You can feel lonely in a room full of people - in a garden you're never lonely.
Verdun, one of the things that CBT has taught me is, too not spend time looking inwards, procrastinating, as this tends to cause a downward spiral; bad thoughts lead to more bad thoughts etc.
The idea is that we all do it, but depressed people tend to do it more and that therefore you should only allow yourself a fixed time period in a day when procrastination is allowed.
It might seem daft, but it is possible, with practice to limit this dangerous time. Now if I am aware I have been doing it for too long I, make a conscious effort to go and do something, even if it is just a walk around the garden, this will then trigger constructive thought.
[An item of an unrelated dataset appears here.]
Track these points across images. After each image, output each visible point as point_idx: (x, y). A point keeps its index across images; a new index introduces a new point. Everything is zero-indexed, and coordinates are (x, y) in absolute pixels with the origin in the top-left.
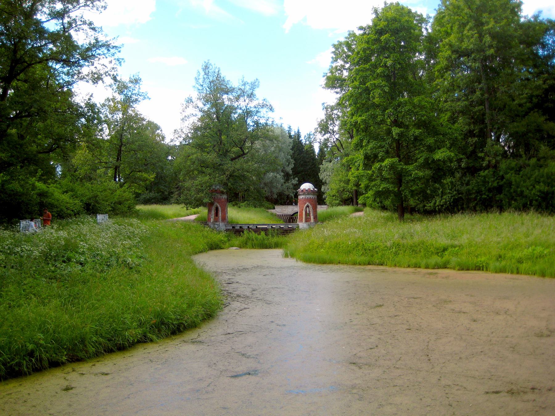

I can relate to a lot of what is being said too and having had CBT can agree with Punk and totally relate to FG on the 'feeling lonely in a room full of people comment'. We also become very good at hiding it and even my husband didn't know about the dark place I was in. I write in a diary when I have negative thoughts or troubles, I don't think anyone but me will ever benefit from it. I would love to read your books Punk so please get writing when you feel able
In the garden you can be allowed to lose yourself in thoughts that take your mind away from problems with no interruptions and I love that.
Truly such fine and encouraging comments. Lets be honest. Down in the dumps, depression call it what you like. Hands up anyone who hasn't ben down this path. 'fibber' We all become victims at some time or other.
I remember when I was a traffic cop, recenty married etc. Stress entered my life. My GP at the time was an oldie wartime type, a police surgeon. He said to me once, and he really was the family doctor and friend. Mike, he said. All the pills under the sun will never cure your problem. You yourself hold the cure. Take up fishing. Even if you sit there all day and catch bugger all, you wil learn to relax, and to be patient, or, like your dad. Get a plot and grow things. These are two of the most natural ways of life. I think he had something there.
For those who have tried these methods, and obviously wish to help others. Kindness, tact, compassion and a deep love for fellow man has to be cultivated. Believe me. As in various cases of assisting mentally problemed persons. Great patience is called for. Very good thread IMO thank you.